#### DOCUMENT EXTRACT:

Facebook Ads Insights Tool

Facebook Ads Cost Per Lead Benchmarks in Singapore

See how your CPL compares. Explore lead generation cost benchmarks by industry, region, and campaign type

Cost Per Lead in Singapore

January 2025 - January 2026

Insights

Detailed observation of presented data

Introduction

All industries in Singapore posted a notably lower cost per lead (CPL) than the global benchmark, but with far sharper swings month to month. The year opened with a high January, plunged to ultra-low levels in February, rebounded into late Q3, and settled into the mid‑20s by December. The global series, by contrast, climbed steadily into Q3 and softened into year‑end with far less volatility. This analysis is based on $3B worth of advertising data from our dataset, which provides strong directional benchmarks. This analysis explores ad performance trends for all industries in Singapore compared to the global benchmark.

Section 1: The story in the data

Starting point to end point: Singapore’s median CPL came in at 73.05 in December 2024 and closed at 24.54 in December 2025, a 66% year‑over‑year drop. Within 2025, the market opened at 55.85 in January and ended at 24.54 in December (−56%).

Across 2025, Singapore’s CPL averaged 24.03, ranging from a low of 3.11 in February to a high of 55.85 in January. Other key troughs appeared in July (4.91) and May (6.99), while late‑year values stabilized between 22 and 28. Notable monthly movements included a −52.7 point slide from January to February, a +24.9 point lift from May to June, and a +27.5 point surge from August to September. Volatility averaged 19.4 points per month, far sharper than the global benchmark’s 3.9.

Globally, the 2025 average CPL was 40.19, with a high of 48.41 in October and a low of 32.53 in December. The global series showed a steadier climb into Q3 before easing into Q4.

Section 2: Seasonal and monthly dynamics

Singapore’s rhythm was pronounced:

  • Q1 swung from a January spike to a February trough, averaging 26.9 across the quarter.
  • Q2 was the softest period at 18.5 on average, with May notably low (6.99) before a June rebound (31.91).
  • Q3 rebounded to a 25.8 average, culminating in a September high of 49.95.
  • Q4 held steady around the mid‑20s (24.9 average), with October at 28.37 followed by two tighter months.

Globally, CPL typically lifted through Q3 as competition built, averaging 35.9 in Q1, 38.9 in Q2, and 43.7 in Q3, then softened in Q4 (42.2) with a December dip.

#### EXTRACTED DATA:
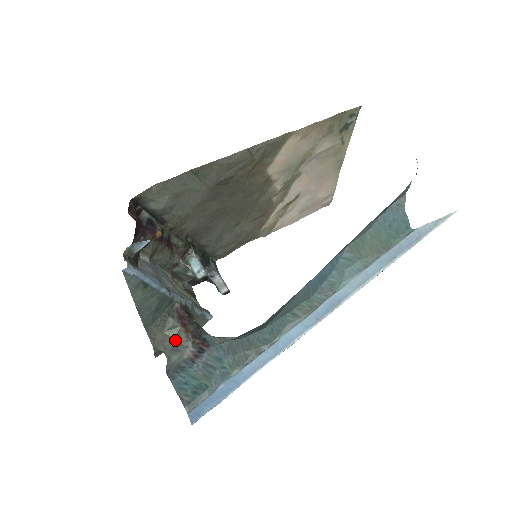
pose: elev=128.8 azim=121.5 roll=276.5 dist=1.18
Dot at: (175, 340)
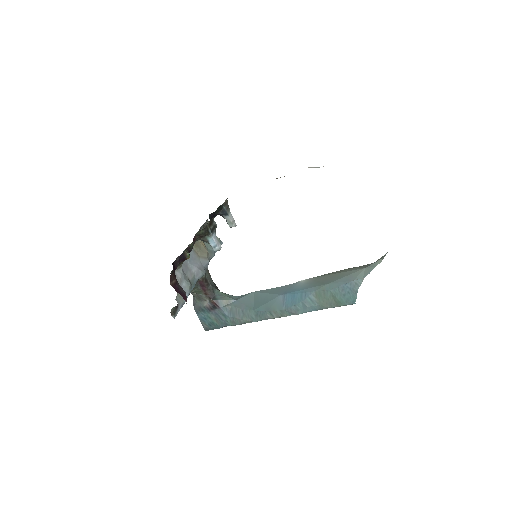
Dot at: (198, 295)
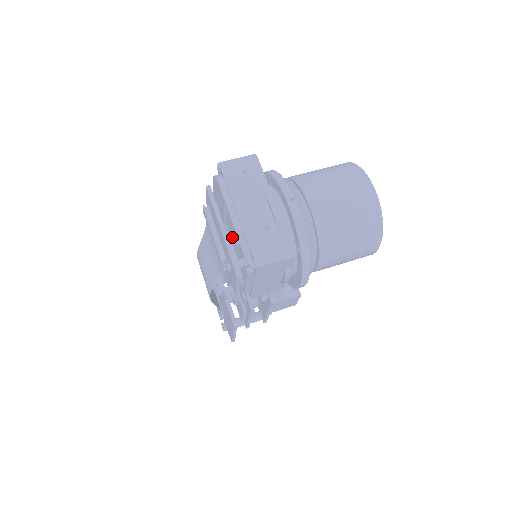
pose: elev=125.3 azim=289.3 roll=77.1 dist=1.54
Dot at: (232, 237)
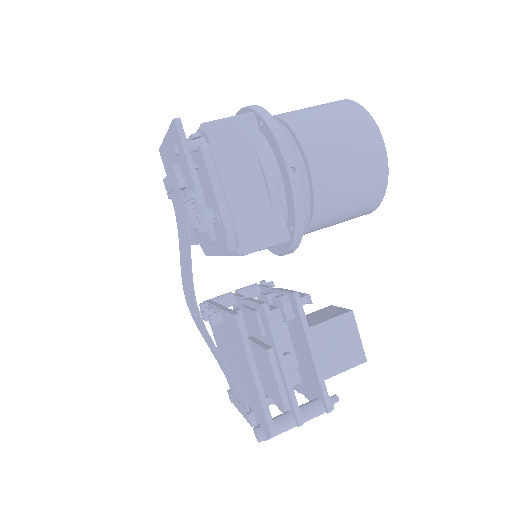
Dot at: occluded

#### WORK REQUIRED:
Decide whether each statement agrees with the Singapore cost-per-lead text, answering yes or no and quoting the words from the text that settle it.
1. Singapore's lowest monthly CPL in 2025 came in February.
2. The global average CPL for 2025 was above 45.
3. Singapore's month-to-month volatility was lower than the global benchmark's.
The rows have no connection to the text.

#### ANSWER TO THIS EXERCISE:
1. Yes: "ranging from a low of 3.11 in February"
2. No: "Globally, the 2025 average CPL was 40.19"
3. No: "Volatility averaged 19.4 points per month, far sharper than the global benchmark’s 3.9."